Additional Resources

Key Definitions

Gross Domestic Product (GDP)
The total monetary or market value of all final goods and services produced within a country’s borders in a specific time period.
Per Capita Income
A measure of the average income earned per person in a given area (city, region, country) in a specific time period.

Key Statistics

India's GDP growth rate was 7.2% in FY23 (as per the National Statistical Office - NSO, May 2023).

Source: National Statistical Office (NSO), Ministry of Statistics and Programme Implementation

India’s per capita income (at current prices) was estimated at ₹1.68 lakh in FY23.
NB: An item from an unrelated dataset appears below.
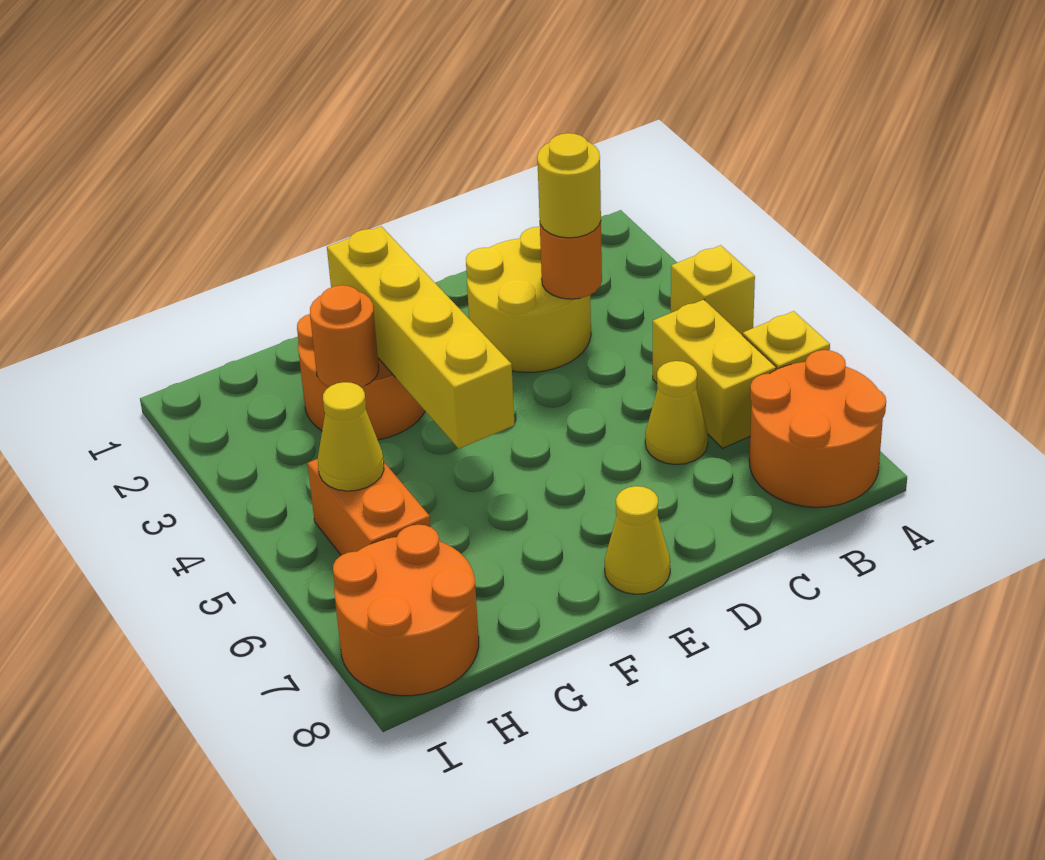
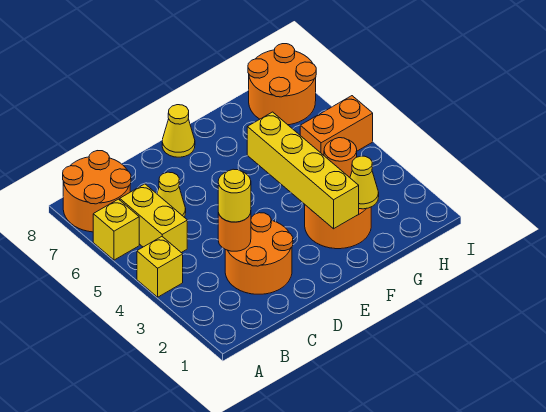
yellow round brick C2:D3 level 1 -> orange round brick C2:D3 level 1
orange brick H5:H6 level 1 -> orange brick H5:I5 level 1
yellow cone H5 level 2 -> yellow cone G2 level 2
Source: Reserve Bank of India (RBI), Handbook of Statistics on the Indian Economy (as of knowledge cutoff)

Examples

The Green Revolution

The Green Revolution (1960s-1970s) significantly boosted agricultural production in India, contributing to increased national income and food security. It involved the introduction of high-yielding varieties of seeds and improved irrigation techniques.

Frequently Asked Questions

What is the significance of the services sector in India’s economic growth?

The services sector has been the primary driver of India’s economic growth in recent decades, contributing over 50% to GDP. It provides employment opportunities, attracts foreign investment, and generates export earnings.